◆ WHAT IS BEING ASKED
The entries are to be printed again word for word, but no picture may appear.

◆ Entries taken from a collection
· · ·
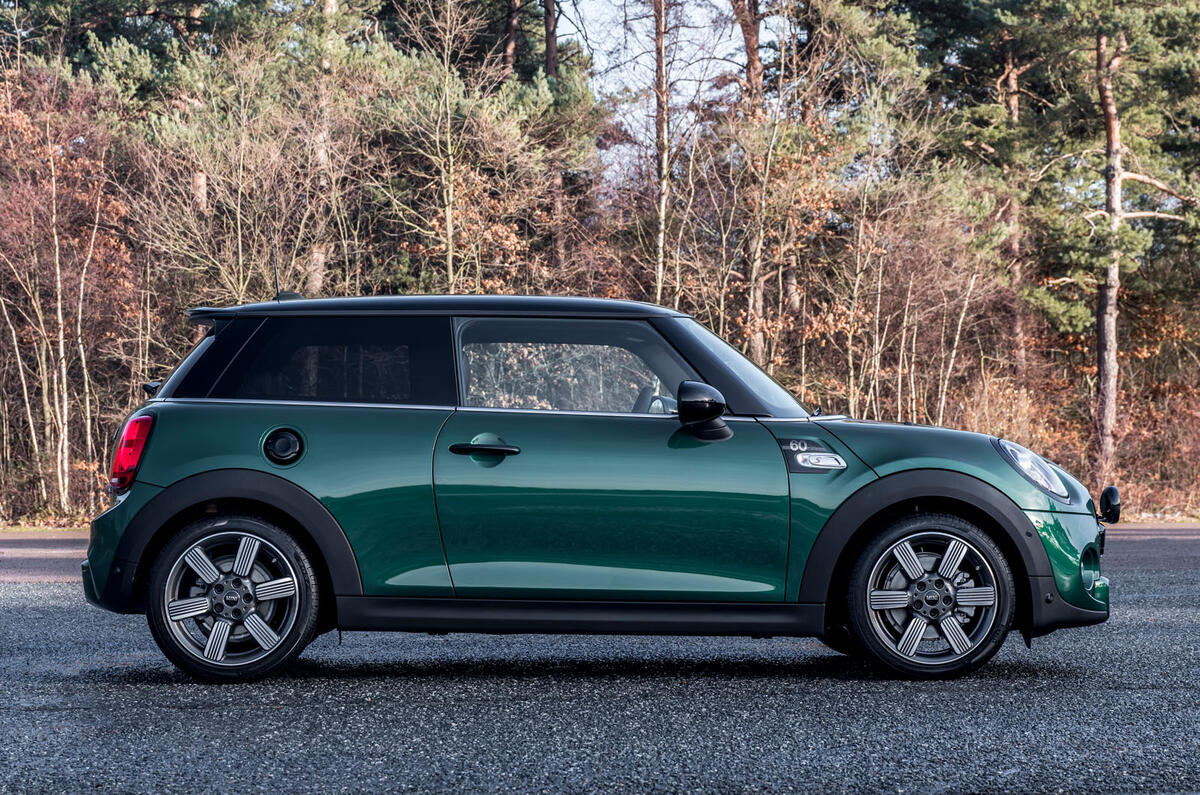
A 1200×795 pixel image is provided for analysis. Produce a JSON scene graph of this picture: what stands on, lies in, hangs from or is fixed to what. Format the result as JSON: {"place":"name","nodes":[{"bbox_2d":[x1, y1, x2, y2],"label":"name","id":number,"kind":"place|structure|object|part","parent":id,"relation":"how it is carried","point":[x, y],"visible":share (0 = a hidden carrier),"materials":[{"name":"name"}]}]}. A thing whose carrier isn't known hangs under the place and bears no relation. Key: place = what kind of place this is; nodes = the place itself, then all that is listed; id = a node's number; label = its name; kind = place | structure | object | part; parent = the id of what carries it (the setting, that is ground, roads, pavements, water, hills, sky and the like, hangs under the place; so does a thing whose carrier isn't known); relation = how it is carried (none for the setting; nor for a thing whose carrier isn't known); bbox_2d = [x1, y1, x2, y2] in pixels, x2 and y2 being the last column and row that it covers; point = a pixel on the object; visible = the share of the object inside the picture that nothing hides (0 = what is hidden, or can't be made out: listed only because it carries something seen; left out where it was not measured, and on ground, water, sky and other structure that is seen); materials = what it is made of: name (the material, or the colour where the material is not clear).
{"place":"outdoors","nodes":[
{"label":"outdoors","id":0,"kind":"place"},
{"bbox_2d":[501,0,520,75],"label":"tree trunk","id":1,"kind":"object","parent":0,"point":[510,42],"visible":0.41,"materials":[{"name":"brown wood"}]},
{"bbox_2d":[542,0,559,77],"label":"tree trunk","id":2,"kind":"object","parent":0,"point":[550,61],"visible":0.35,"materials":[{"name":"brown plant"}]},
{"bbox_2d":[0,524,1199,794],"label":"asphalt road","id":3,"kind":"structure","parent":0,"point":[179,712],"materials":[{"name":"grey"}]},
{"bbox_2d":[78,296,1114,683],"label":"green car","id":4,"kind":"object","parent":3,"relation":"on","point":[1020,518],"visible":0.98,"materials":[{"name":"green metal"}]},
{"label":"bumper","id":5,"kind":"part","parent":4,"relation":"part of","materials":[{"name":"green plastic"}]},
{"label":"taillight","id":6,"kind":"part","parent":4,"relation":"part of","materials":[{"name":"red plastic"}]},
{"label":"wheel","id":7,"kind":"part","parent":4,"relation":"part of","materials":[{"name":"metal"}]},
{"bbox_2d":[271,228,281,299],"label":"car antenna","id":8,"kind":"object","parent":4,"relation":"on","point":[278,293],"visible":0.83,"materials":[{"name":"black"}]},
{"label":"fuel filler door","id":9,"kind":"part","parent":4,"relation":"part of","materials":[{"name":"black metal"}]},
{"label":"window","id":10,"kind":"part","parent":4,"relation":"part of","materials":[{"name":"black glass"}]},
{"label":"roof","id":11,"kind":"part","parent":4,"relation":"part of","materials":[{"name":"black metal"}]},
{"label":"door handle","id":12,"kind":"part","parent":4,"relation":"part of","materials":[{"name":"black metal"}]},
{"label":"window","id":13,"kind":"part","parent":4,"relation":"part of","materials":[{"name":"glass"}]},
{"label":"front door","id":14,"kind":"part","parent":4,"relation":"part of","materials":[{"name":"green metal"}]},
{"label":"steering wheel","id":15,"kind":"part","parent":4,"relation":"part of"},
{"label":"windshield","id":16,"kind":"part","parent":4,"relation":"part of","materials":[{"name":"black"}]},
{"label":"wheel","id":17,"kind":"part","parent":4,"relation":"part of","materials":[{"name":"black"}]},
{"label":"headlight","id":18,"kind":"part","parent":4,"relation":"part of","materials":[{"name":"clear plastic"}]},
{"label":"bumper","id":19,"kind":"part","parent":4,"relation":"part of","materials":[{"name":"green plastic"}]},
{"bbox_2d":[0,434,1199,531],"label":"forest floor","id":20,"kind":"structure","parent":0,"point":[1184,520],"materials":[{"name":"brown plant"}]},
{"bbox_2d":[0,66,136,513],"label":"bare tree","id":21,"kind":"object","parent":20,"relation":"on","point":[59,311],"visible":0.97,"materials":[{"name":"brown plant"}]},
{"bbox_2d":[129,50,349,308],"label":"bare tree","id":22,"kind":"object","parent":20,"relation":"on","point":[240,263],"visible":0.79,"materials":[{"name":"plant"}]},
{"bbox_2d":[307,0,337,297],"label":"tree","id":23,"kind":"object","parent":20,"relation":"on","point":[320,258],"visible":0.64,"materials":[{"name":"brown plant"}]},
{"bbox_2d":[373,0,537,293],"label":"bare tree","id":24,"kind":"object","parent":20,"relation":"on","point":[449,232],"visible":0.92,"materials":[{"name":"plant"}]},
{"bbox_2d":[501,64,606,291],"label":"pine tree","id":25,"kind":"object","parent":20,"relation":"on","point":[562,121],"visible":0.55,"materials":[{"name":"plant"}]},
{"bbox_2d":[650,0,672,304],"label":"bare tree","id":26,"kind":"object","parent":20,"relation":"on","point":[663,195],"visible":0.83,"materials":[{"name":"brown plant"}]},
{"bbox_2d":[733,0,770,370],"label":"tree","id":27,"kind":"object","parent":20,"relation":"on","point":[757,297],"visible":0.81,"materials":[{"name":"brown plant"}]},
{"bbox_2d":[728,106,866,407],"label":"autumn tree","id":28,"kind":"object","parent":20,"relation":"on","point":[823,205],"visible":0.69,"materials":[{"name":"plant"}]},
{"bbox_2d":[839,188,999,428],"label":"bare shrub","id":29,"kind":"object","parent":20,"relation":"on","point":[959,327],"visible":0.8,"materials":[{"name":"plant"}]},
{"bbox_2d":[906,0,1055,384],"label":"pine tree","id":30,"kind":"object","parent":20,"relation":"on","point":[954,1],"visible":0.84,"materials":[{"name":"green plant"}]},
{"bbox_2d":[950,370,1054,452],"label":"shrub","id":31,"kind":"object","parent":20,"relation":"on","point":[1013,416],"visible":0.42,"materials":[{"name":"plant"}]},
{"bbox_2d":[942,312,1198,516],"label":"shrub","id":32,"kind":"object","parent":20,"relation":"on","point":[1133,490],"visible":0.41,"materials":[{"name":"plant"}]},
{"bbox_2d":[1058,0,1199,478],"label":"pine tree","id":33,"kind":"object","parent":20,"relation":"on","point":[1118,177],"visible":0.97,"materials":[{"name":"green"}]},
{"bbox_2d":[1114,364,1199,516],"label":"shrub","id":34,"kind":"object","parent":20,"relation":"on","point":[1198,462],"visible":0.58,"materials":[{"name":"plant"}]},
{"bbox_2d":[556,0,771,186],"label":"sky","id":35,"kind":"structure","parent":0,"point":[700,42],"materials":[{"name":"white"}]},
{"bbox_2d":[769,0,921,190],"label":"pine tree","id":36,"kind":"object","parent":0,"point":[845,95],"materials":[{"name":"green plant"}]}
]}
· · ·
◆ SOLUTION
A 1200×795 pixel image is provided for analysis. Produce a JSON scene graph of this picture: what stands on, lies in, hangs from or is fixed to what. Format the result as JSON: {"place":"name","nodes":[{"bbox_2d":[x1, y1, x2, y2],"label":"name","id":number,"kind":"place|structure|object|part","parent":id,"relation":"how it is carried","point":[x, y],"visible":share (0 = a hidden carrier),"materials":[{"name":"name"}]}]}. A thing whose carrier isn't known hangs under the place and bears no relation. Key: place = what kind of place this is; nodes = the place itself, then all that is listed; id = a node's number; label = its name; kind = place | structure | object | part; parent = the id of what carries it (the setting, that is ground, roads, pavements, water, hills, sky and the like, hangs under the place; so does a thing whose carrier isn't known); relation = how it is carried (none for the setting; nor for a thing whose carrier isn't known); bbox_2d = [x1, y1, x2, y2] in pixels, x2 and y2 being the last column and row that it covers; point = a pixel on the object; visible = the share of the object inside the picture that nothing hides (0 = what is hidden, or can't be made out: listed only because it carries something seen; left out where it was not measured, and on ground, water, sky and other structure that is seen); materials = what it is made of: name (the material, or the colour where the material is not clear).
{"place":"outdoors","nodes":[
{"label":"outdoors","id":0,"kind":"place"},
{"bbox_2d":[501,0,520,75],"label":"tree trunk","id":1,"kind":"object","parent":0,"point":[510,42],"visible":0.41,"materials":[{"name":"brown wood"}]},
{"bbox_2d":[542,0,559,77],"label":"tree trunk","id":2,"kind":"object","parent":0,"point":[550,61],"visible":0.35,"materials":[{"name":"brown plant"}]},
{"bbox_2d":[0,524,1199,794],"label":"asphalt road","id":3,"kind":"structure","parent":0,"point":[179,712],"materials":[{"name":"grey"}]},
{"bbox_2d":[78,296,1114,683],"label":"green car","id":4,"kind":"object","parent":3,"relation":"on","point":[1020,518],"visible":0.98,"materials":[{"name":"green metal"}]},
{"label":"bumper","id":5,"kind":"part","parent":4,"relation":"part of","materials":[{"name":"green plastic"}]},
{"label":"taillight","id":6,"kind":"part","parent":4,"relation":"part of","materials":[{"name":"red plastic"}]},
{"label":"wheel","id":7,"kind":"part","parent":4,"relation":"part of","materials":[{"name":"metal"}]},
{"bbox_2d":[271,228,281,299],"label":"car antenna","id":8,"kind":"object","parent":4,"relation":"on","point":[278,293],"visible":0.83,"materials":[{"name":"black"}]},
{"label":"fuel filler door","id":9,"kind":"part","parent":4,"relation":"part of","materials":[{"name":"black metal"}]},
{"label":"window","id":10,"kind":"part","parent":4,"relation":"part of","materials":[{"name":"black glass"}]},
{"label":"roof","id":11,"kind":"part","parent":4,"relation":"part of","materials":[{"name":"black metal"}]},
{"label":"door handle","id":12,"kind":"part","parent":4,"relation":"part of","materials":[{"name":"black metal"}]},
{"label":"window","id":13,"kind":"part","parent":4,"relation":"part of","materials":[{"name":"glass"}]},
{"label":"front door","id":14,"kind":"part","parent":4,"relation":"part of","materials":[{"name":"green metal"}]},
{"label":"steering wheel","id":15,"kind":"part","parent":4,"relation":"part of"},
{"label":"windshield","id":16,"kind":"part","parent":4,"relation":"part of","materials":[{"name":"black"}]},
{"label":"wheel","id":17,"kind":"part","parent":4,"relation":"part of","materials":[{"name":"black"}]},
{"label":"headlight","id":18,"kind":"part","parent":4,"relation":"part of","materials":[{"name":"clear plastic"}]},
{"label":"bumper","id":19,"kind":"part","parent":4,"relation":"part of","materials":[{"name":"green plastic"}]},
{"bbox_2d":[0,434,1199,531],"label":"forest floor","id":20,"kind":"structure","parent":0,"point":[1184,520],"materials":[{"name":"brown plant"}]},
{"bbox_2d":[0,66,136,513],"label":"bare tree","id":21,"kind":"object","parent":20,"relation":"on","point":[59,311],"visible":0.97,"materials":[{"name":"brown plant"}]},
{"bbox_2d":[129,50,349,308],"label":"bare tree","id":22,"kind":"object","parent":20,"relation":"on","point":[240,263],"visible":0.79,"materials":[{"name":"plant"}]},
{"bbox_2d":[307,0,337,297],"label":"tree","id":23,"kind":"object","parent":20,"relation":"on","point":[320,258],"visible":0.64,"materials":[{"name":"brown plant"}]},
{"bbox_2d":[373,0,537,293],"label":"bare tree","id":24,"kind":"object","parent":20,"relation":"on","point":[449,232],"visible":0.92,"materials":[{"name":"plant"}]},
{"bbox_2d":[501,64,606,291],"label":"pine tree","id":25,"kind":"object","parent":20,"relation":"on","point":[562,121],"visible":0.55,"materials":[{"name":"plant"}]},
{"bbox_2d":[650,0,672,304],"label":"bare tree","id":26,"kind":"object","parent":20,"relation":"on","point":[663,195],"visible":0.83,"materials":[{"name":"brown plant"}]},
{"bbox_2d":[733,0,770,370],"label":"tree","id":27,"kind":"object","parent":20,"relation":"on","point":[757,297],"visible":0.81,"materials":[{"name":"brown plant"}]},
{"bbox_2d":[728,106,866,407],"label":"autumn tree","id":28,"kind":"object","parent":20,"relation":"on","point":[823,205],"visible":0.69,"materials":[{"name":"plant"}]},
{"bbox_2d":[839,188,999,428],"label":"bare shrub","id":29,"kind":"object","parent":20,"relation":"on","point":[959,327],"visible":0.8,"materials":[{"name":"plant"}]},
{"bbox_2d":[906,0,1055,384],"label":"pine tree","id":30,"kind":"object","parent":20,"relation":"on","point":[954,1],"visible":0.84,"materials":[{"name":"green plant"}]},
{"bbox_2d":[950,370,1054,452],"label":"shrub","id":31,"kind":"object","parent":20,"relation":"on","point":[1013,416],"visible":0.42,"materials":[{"name":"plant"}]},
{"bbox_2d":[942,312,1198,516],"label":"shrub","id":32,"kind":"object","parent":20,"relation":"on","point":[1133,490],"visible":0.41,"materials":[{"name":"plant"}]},
{"bbox_2d":[1058,0,1199,478],"label":"pine tree","id":33,"kind":"object","parent":20,"relation":"on","point":[1118,177],"visible":0.97,"materials":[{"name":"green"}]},
{"bbox_2d":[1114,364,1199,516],"label":"shrub","id":34,"kind":"object","parent":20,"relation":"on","point":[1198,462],"visible":0.58,"materials":[{"name":"plant"}]},
{"bbox_2d":[556,0,771,186],"label":"sky","id":35,"kind":"structure","parent":0,"point":[700,42],"materials":[{"name":"white"}]},
{"bbox_2d":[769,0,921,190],"label":"pine tree","id":36,"kind":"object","parent":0,"point":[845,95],"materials":[{"name":"green plant"}]}
]}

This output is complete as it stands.